Buckle up because it’s going to be an emotional one. Let’s talk about family! I think we can all agree that as we got older, as we got wiser, our generation has come a long way with normalizing talking about the ugly parts of home life. The movies and TV shows we watched as children made us believe that if we didn’t have the white-picket-goldren-retriever-in-the-yard-wealthy-parents family, it was embarrassing and frowned upon. At the end of the day, family really is the most important. From our first day of life, we depend on our parents to teach us love, boundaries and how to connect with others. It is where we learn patterns, loyalty and value. Like Erich Fromm said, I love because I am loved.
Do you remember the day that you realized your parents were human? You saw something, you heard something, you realized something that had shaken your world for a few moments because your parent was no longer the apple of your eye, the superhero. Your parent was human and instead, you saw a quality or a trait you swore you would not inherit because you disliked it about them. This is normal, and this is okay. It is what teaches us about what kind of people we want to be, and what kind of parents we want to be. Adulthood is realizing that your parents or family teach you not only good things, but lessons too.
Family is various cultures, different languages, single or dual income, single parent or same sex parents, unsimilar traditions, particular political beliefs, diverse religions, incomparable values and most importantly: love.
Hi, I grew up with a single parent who very much fulfilled both parent roles and I literally would not be me without her. She made me feel like I was not missing anything when my friends did things with their fathers. She made me feel like my boyfriends should not be any less worried just because there wasn’t a man in the house. She taught me to love myself and love others as they love me.
Our family is meant to be our safe haven that will love and care for us unconditionally. What happens when it is not a safe haven and in fact, detrimental to our well-being? Toxic family members should be treated like toxic romantic relationships, toxic workplaces, and toxic friendships; dealing with a destructive family member should be treated no differently than any other toxic individual. Blood does not bound you to lifelong misery, mistreatment, or abuse. Dealing with, and having toxic family members is often like a dirty secret we want to hide. But for what? The one thing I have learned as I grow older, is that there is not one single perfect family on this earth. Normalize talking about it and providing support, understanding, and comfort to those who carry this burden because chances are, that you or someone close to you probably wished at one point someone that would for them.
To make my point, I have no issue with sharing that I could have left this post with lovely childhood photos showing my loving, caring, and amazing mother because I want whoever is reading this to paint my family life as ideal. I may have an ideal relationship with my parent but I am not ashamed to talk about dealing with and having toxic family members from personal experience, because again, it is normal!

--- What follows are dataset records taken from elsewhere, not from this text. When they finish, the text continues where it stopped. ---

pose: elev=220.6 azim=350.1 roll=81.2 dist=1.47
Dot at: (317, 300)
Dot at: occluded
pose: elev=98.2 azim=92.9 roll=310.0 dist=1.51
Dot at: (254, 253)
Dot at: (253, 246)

The most important phrase I’ve learned to repeat to myself when I am feeling guilty: excuses NOT reasons. What does this mean? People who damage others are full of excuses or have someone to provide excuses for them. Their well-being or yours, is not important to them and we feel guilty for it when we shouldn’t. Much of the problem that lies here is that the focus is not on taking care of the family, but instead accomodating dysfunctional behaviour that you are not responsible for. We shift those same boundaries we learned as kids and just deal with the circumstances.

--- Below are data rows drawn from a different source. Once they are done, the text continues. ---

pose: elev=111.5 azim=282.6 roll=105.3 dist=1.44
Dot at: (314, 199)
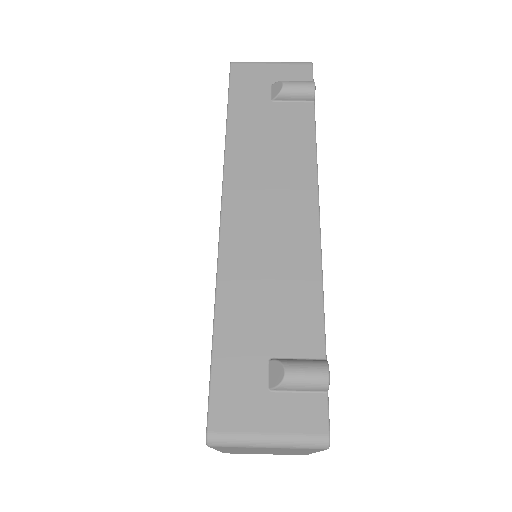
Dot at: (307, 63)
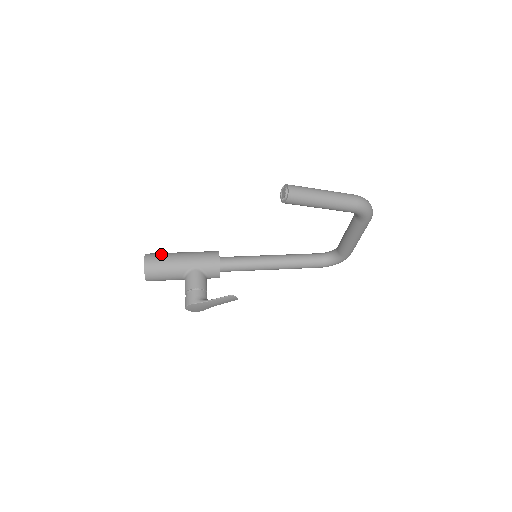
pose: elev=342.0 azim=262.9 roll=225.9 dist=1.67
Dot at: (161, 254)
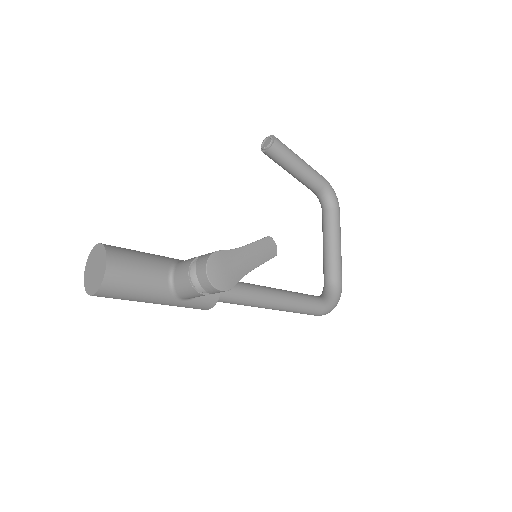
Dot at: occluded
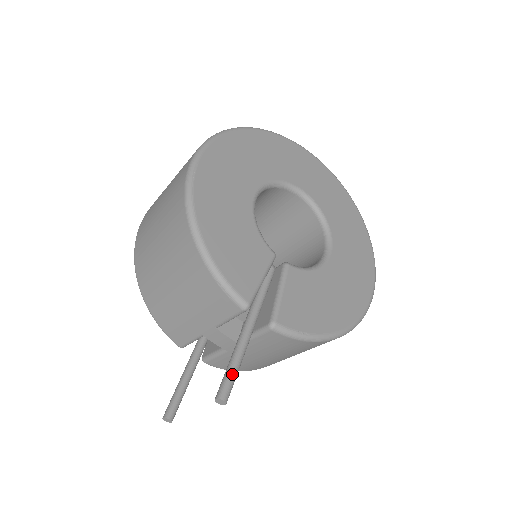
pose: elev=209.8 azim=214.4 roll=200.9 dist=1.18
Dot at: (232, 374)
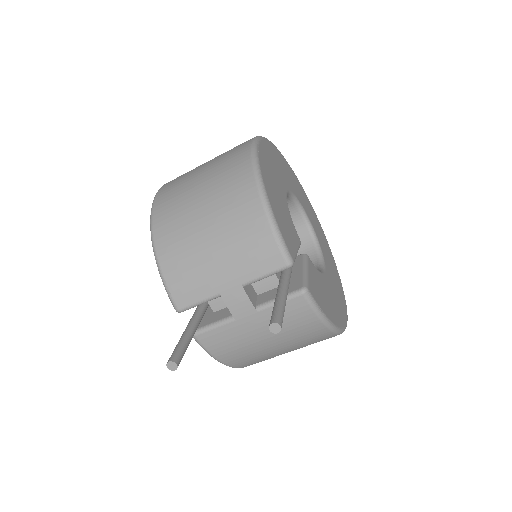
Dot at: (283, 310)
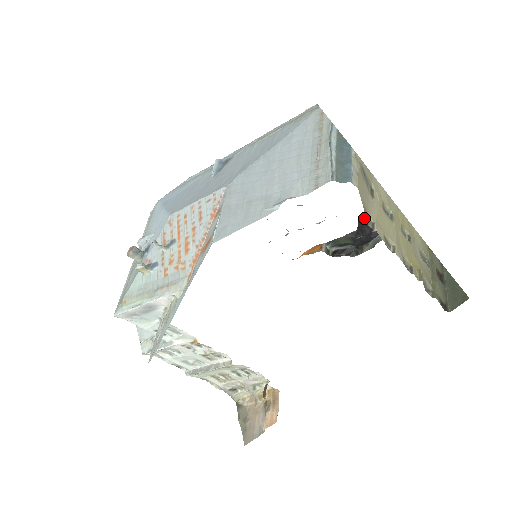
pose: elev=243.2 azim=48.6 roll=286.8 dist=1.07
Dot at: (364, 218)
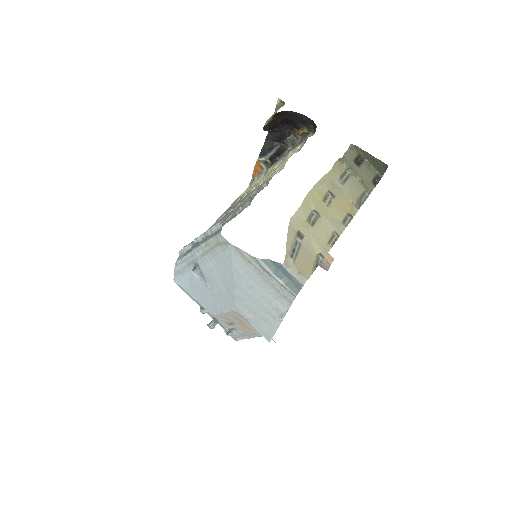
Dot at: (267, 129)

Like I said, families are different. Studies found that 6 out of 10 women’s remarriages create Blended Families. Hi, I have a blended family! The success rate of blended families stands at about 65%. I feel like the types of personalities and upbringings you have in your family obviously weigh a significant portion of this success rate. Let’s be honest, no one (children-wise) chooses being part of a blended family. It just happens because your mom or dad re-married and you are expected to adapt. In a recent blended family research paper, millenials claimed that there was no shame in being from a stepfamily and that they saw these views differently than older generations – Good! It’s about time! The transition is usually the hardest part because that safe haven you are used to feeling comfort in – is different now. Sometimes it’s really easy to feel out of place, and feeling out of place at home is the last thing you want to feel. Each family is a unique entity and an important thing to remember is that above all, each person is a unique entity. Love the way you are loved, and treat others how you want to be treated. Blood does not define family, and the first step is to stop viewing the household as a combined family, but as one solid unit. The more open you are to building bonds with your loved ones, related or not, they will be worth it and last a lifetime.
Everyone needs a house to live in. Family is what builds a home.